Prompt 1: Reproduce the coffee service passage word for word, starting at "After going through" and continuing up to and including "on install day.".

-.-.-

After going through the Curated Coffee Plan process, it was clear the existing beans were the wrong roast profile for the machine and, frankly, the wrong quality tier for what the team actually wanted. We moved them onto a medium-dark Arabica-dominant blend, installed a WMF commercial machine properly matched to the team size, and dialled in the grinder on install day.

The change was immediate and measurable. Paul Bruno, the site manager, told me the team responded almost immediately. He put it simply: the staff told him how much they appreciated having great coffee, and his response was straightforward. "No problem, just keep doing what you're doing." That kind of feedback, unprompted and direct from the team, is exactly what good bean matching produces. The setup has been running consistently ever since.


Client Case Study 2: AJM-JV, Melbourne

A different issue, but the same root principle: the bean supply needs to be managed as carefully as the machine. This Melbourne workplace was experiencing real disruption whenever their coffee machine went down. In a busy team, losing the coffee station for even half a day has a knock-on effect on mood and productivity that people underestimate until it happens.

The solution wasn't just about the machine. It was about creating a reliable, consistent supply rhythm so the team always had what they needed. Chrissie Straw, who manages the site, noted that having regular, scheduled service and a direct line to someone who actually knows the setup meant the team always had coffee when they needed it most. "Reliable, regular service" was how she described it. No tickets, no call centres, no waiting on hold. One number, one person.

-.-.-

Prompt 2: Pick out every line of the rows that contains the string "AlphaMind", treating uppercase and lowercase letters as distinct.

Records supplied:
-.-.-

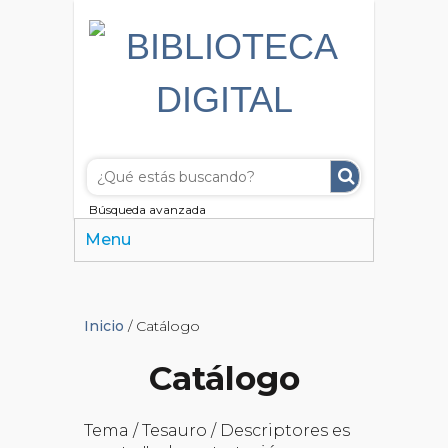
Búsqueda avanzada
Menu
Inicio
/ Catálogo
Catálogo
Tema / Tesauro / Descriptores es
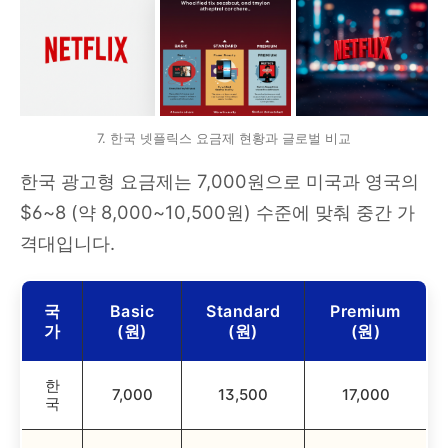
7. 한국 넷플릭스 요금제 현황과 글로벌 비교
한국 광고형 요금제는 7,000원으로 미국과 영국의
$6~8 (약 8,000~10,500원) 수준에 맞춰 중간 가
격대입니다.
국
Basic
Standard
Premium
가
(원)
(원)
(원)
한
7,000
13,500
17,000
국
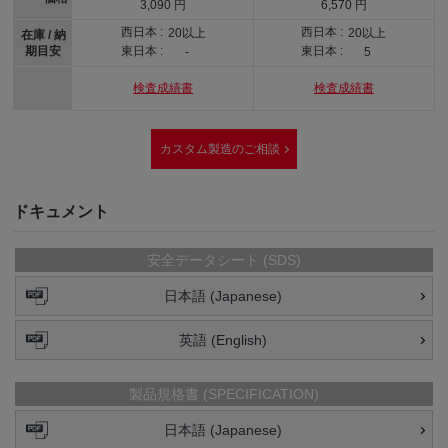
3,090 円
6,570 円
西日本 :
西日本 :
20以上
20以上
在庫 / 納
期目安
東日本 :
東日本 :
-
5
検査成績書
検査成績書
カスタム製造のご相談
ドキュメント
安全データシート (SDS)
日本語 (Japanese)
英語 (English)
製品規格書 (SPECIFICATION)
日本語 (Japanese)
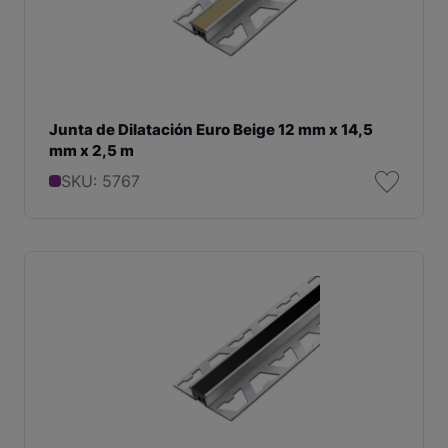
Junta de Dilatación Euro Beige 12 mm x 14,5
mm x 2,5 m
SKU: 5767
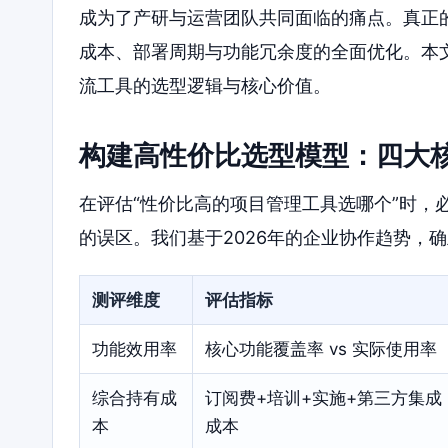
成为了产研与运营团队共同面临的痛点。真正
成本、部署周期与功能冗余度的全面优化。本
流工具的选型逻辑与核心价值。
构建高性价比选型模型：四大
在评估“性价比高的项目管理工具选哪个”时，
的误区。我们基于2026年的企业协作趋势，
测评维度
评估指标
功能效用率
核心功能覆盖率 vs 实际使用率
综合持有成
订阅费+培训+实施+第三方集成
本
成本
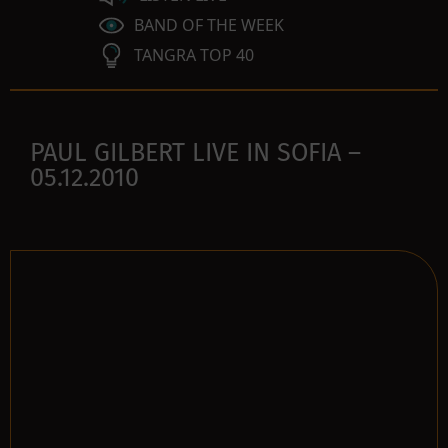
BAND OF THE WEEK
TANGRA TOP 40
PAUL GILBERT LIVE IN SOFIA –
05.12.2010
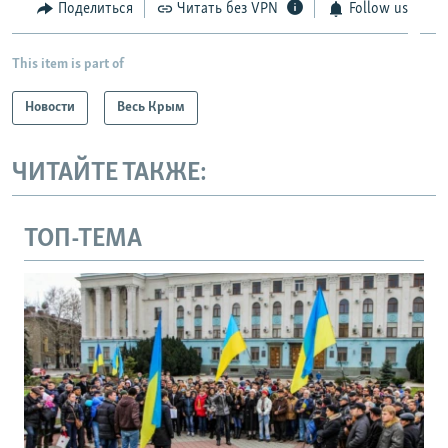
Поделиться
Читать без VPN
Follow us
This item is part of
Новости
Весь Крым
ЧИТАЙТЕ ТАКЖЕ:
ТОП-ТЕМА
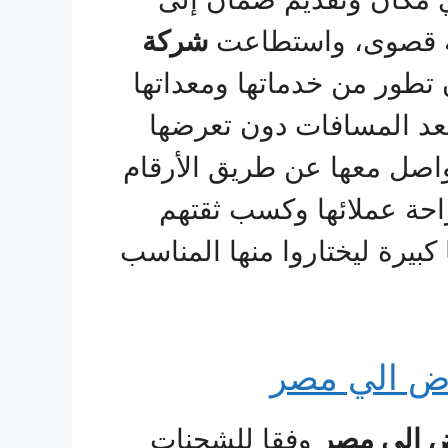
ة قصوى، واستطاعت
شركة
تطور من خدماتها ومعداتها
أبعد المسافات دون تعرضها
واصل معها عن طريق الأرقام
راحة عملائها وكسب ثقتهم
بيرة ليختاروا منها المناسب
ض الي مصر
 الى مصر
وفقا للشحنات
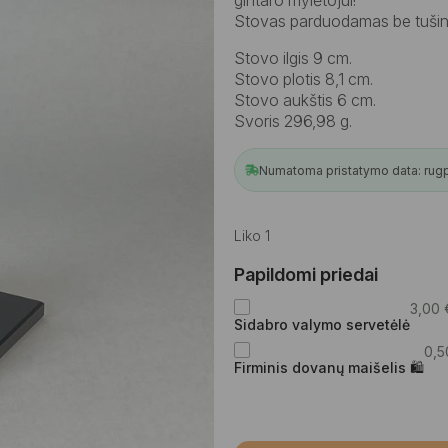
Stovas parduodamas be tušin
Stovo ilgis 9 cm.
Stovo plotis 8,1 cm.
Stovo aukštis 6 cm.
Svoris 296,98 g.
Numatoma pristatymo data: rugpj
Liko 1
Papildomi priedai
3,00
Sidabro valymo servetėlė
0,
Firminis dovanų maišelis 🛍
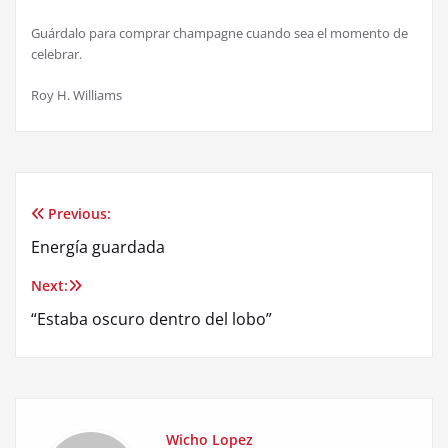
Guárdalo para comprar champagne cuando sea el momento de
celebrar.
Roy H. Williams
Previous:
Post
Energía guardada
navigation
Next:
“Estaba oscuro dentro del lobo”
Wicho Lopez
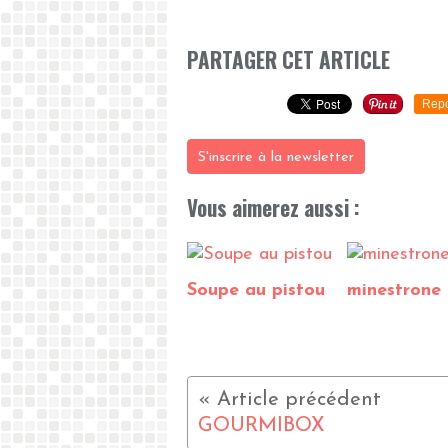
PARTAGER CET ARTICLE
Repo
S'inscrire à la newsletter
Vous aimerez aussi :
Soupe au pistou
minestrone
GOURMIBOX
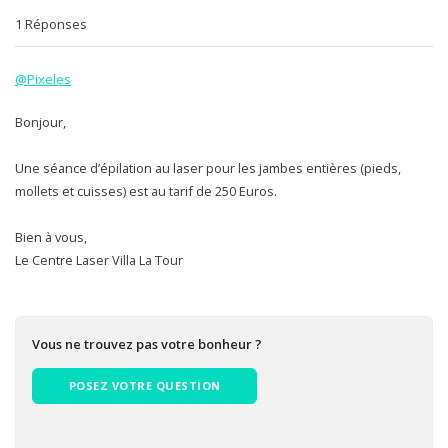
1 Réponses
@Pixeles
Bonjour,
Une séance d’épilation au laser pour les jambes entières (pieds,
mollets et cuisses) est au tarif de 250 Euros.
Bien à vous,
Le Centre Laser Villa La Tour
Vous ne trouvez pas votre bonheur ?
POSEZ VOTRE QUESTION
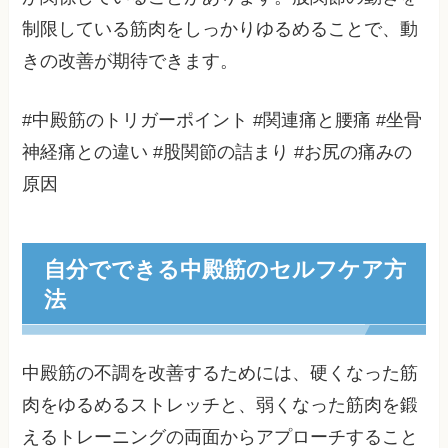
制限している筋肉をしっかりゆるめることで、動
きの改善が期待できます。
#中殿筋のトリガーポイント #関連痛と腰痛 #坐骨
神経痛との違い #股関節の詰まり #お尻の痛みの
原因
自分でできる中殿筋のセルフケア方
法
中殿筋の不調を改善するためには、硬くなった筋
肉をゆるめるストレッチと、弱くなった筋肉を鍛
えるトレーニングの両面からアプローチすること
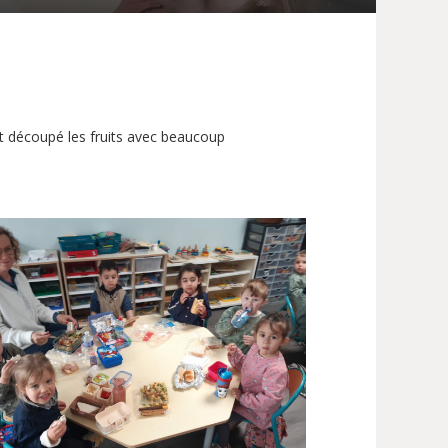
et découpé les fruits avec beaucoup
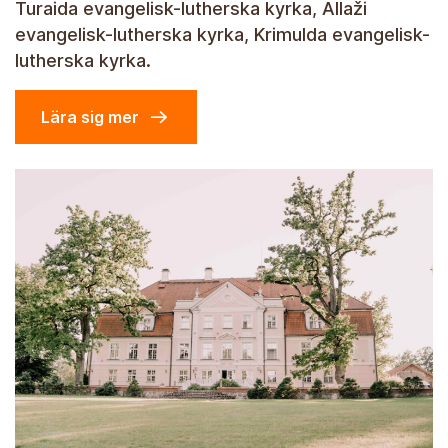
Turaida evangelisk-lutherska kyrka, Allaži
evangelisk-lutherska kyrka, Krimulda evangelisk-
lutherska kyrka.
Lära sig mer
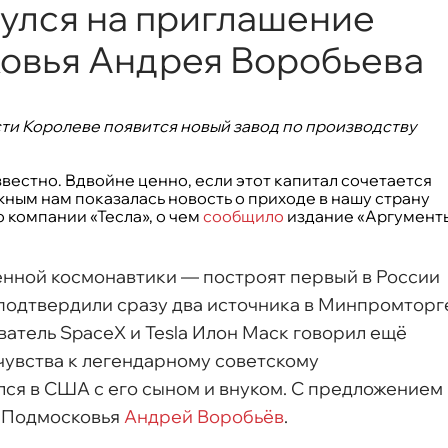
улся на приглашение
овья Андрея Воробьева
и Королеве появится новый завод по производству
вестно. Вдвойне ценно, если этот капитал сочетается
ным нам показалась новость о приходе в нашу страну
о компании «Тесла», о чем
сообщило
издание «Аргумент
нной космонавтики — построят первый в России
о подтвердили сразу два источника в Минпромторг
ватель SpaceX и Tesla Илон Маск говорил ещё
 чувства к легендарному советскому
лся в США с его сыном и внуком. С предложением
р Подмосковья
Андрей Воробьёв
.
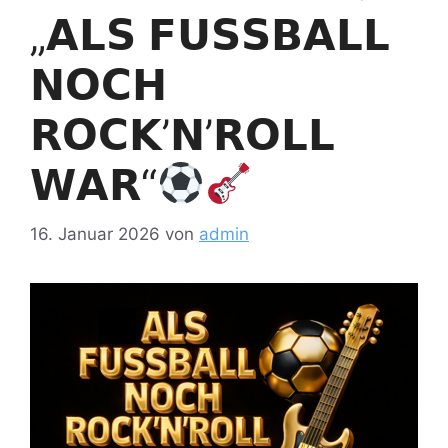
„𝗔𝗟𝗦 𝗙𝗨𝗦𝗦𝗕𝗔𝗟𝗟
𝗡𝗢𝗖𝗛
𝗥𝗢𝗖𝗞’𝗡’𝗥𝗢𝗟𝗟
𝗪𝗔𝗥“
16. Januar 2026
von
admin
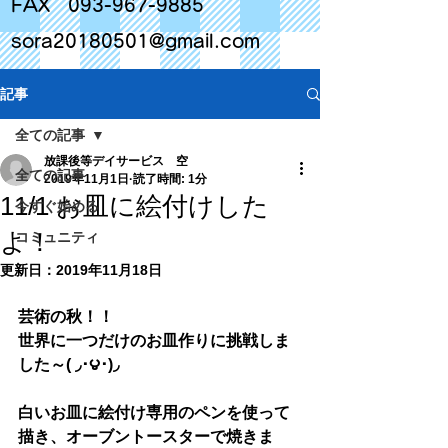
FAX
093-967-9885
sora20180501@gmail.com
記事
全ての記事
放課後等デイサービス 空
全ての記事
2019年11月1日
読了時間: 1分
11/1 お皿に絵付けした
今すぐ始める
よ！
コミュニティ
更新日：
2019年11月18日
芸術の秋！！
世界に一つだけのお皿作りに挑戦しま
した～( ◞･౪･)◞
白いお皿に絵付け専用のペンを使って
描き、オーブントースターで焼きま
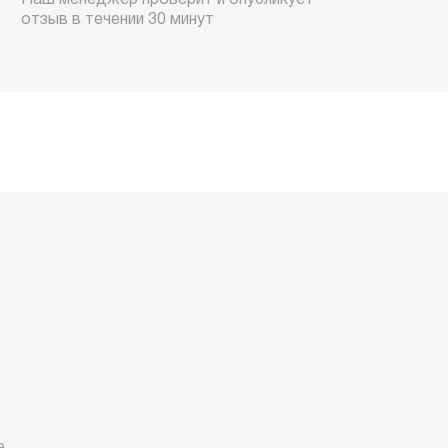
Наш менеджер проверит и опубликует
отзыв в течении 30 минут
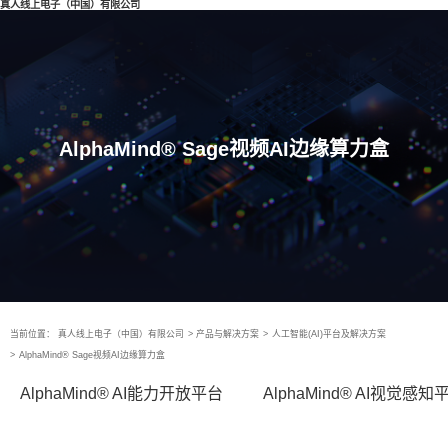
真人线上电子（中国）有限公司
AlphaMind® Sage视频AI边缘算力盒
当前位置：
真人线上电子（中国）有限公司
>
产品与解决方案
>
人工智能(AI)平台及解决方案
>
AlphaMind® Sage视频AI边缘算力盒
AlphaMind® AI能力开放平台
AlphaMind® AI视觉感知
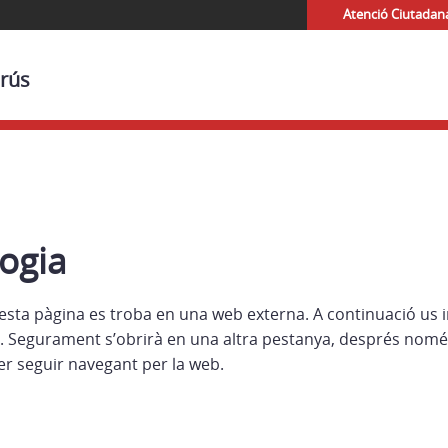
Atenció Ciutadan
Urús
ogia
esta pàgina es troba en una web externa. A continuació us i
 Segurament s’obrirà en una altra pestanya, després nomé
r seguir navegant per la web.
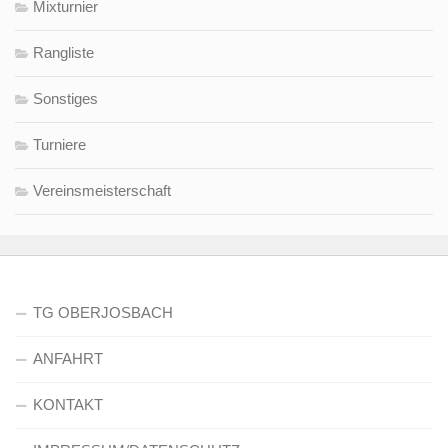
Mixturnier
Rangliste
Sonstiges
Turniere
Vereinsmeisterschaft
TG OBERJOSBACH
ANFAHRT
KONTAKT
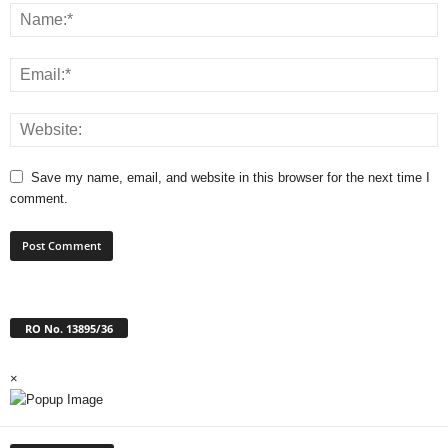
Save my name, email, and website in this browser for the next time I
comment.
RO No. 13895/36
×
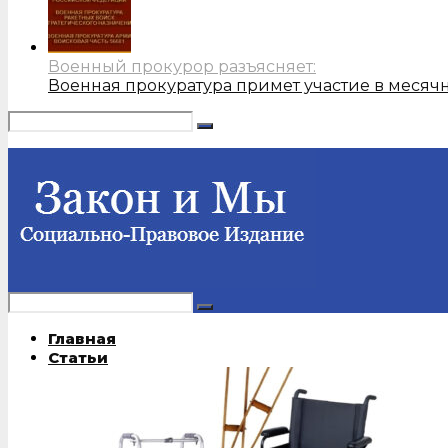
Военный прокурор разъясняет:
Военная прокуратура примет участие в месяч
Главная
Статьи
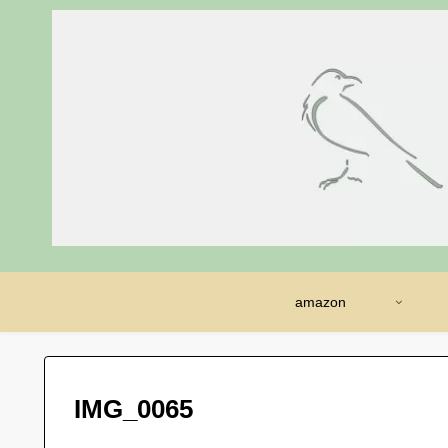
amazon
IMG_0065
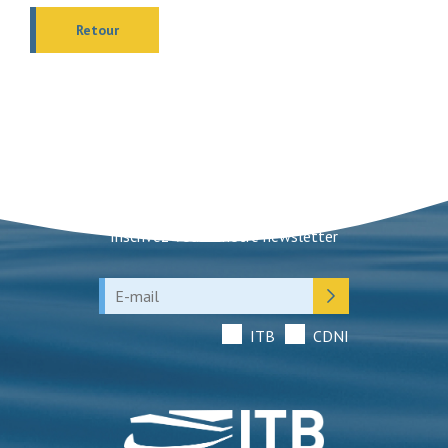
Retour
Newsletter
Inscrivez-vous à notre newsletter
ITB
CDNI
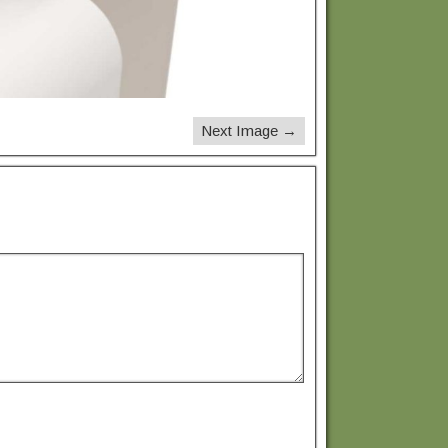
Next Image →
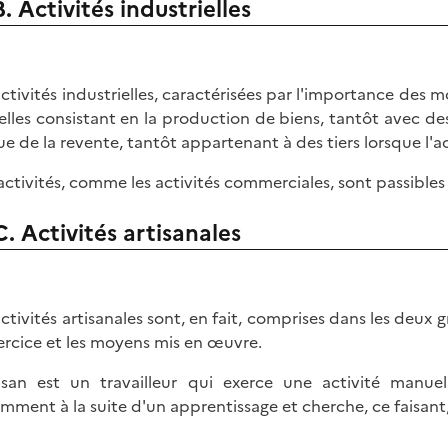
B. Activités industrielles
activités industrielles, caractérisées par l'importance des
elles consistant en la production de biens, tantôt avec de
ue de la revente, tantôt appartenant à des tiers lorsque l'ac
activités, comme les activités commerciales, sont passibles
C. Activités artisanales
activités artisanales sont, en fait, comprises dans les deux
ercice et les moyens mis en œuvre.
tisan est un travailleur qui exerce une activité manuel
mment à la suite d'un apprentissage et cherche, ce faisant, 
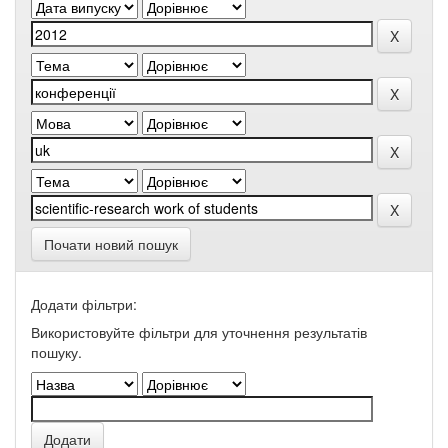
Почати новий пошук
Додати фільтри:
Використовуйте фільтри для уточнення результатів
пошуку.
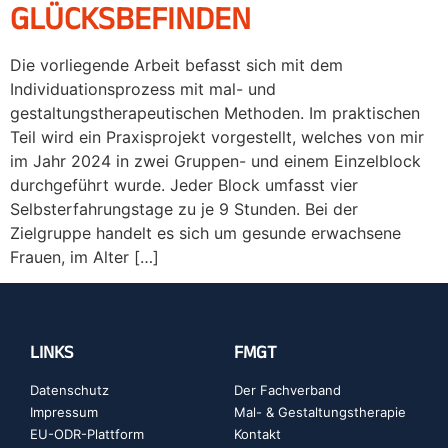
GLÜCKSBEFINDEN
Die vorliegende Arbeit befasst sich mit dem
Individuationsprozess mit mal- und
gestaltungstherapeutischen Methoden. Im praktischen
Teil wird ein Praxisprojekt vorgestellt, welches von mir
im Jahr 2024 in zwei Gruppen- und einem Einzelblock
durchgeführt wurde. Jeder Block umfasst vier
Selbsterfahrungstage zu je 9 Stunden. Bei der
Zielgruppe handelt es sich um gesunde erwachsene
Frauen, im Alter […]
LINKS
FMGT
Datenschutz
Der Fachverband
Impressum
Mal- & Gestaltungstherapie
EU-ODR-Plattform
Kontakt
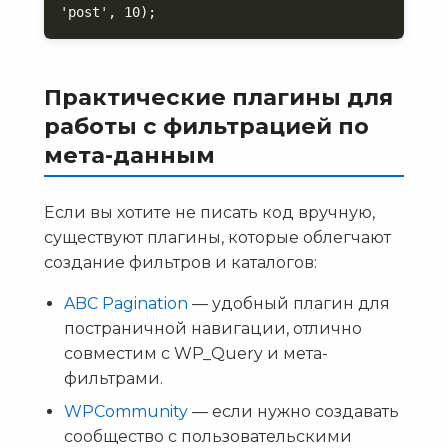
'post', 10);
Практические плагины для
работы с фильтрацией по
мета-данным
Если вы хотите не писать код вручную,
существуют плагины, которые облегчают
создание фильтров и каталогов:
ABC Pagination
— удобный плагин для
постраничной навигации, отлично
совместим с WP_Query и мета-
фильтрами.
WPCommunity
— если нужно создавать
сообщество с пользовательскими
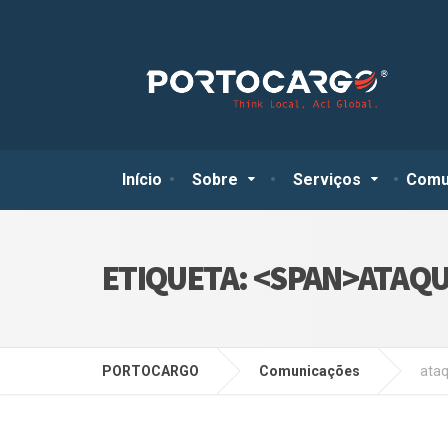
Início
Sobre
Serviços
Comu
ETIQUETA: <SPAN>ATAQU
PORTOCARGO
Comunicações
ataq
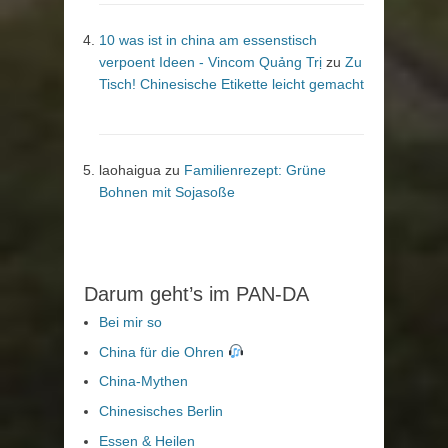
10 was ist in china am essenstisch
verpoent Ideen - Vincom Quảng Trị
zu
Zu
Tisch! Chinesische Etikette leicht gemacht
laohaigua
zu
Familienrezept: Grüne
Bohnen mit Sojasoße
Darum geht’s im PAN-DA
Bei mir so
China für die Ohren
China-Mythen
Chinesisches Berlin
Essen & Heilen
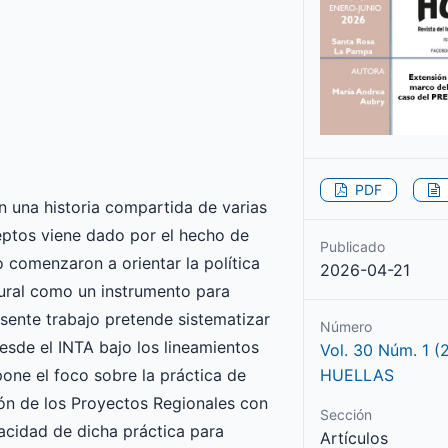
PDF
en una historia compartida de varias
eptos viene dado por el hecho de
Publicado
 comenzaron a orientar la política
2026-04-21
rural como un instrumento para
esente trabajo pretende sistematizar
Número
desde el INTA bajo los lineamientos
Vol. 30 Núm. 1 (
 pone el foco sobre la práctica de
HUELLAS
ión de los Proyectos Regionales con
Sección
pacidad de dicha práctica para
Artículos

-.-.-

Problem solution 1:
After going through the Curated Coffee Plan process, it was clear the existing beans were the wrong roast profile for the machine and, frankly, the wrong quality tier for what the team actually wanted. We moved them onto a medium-dark Arabica-dominant blend, installed a WMF commercial machine properly matched to the team size, and dialled in the grinder on install day.

Problem solution 2:
AlphaMind® Sage视频AI边缘算力盒
AlphaMind® Sage视频AI边缘算力盒
AlphaMind® AI能力开放平台
AlphaMind® AI视觉感知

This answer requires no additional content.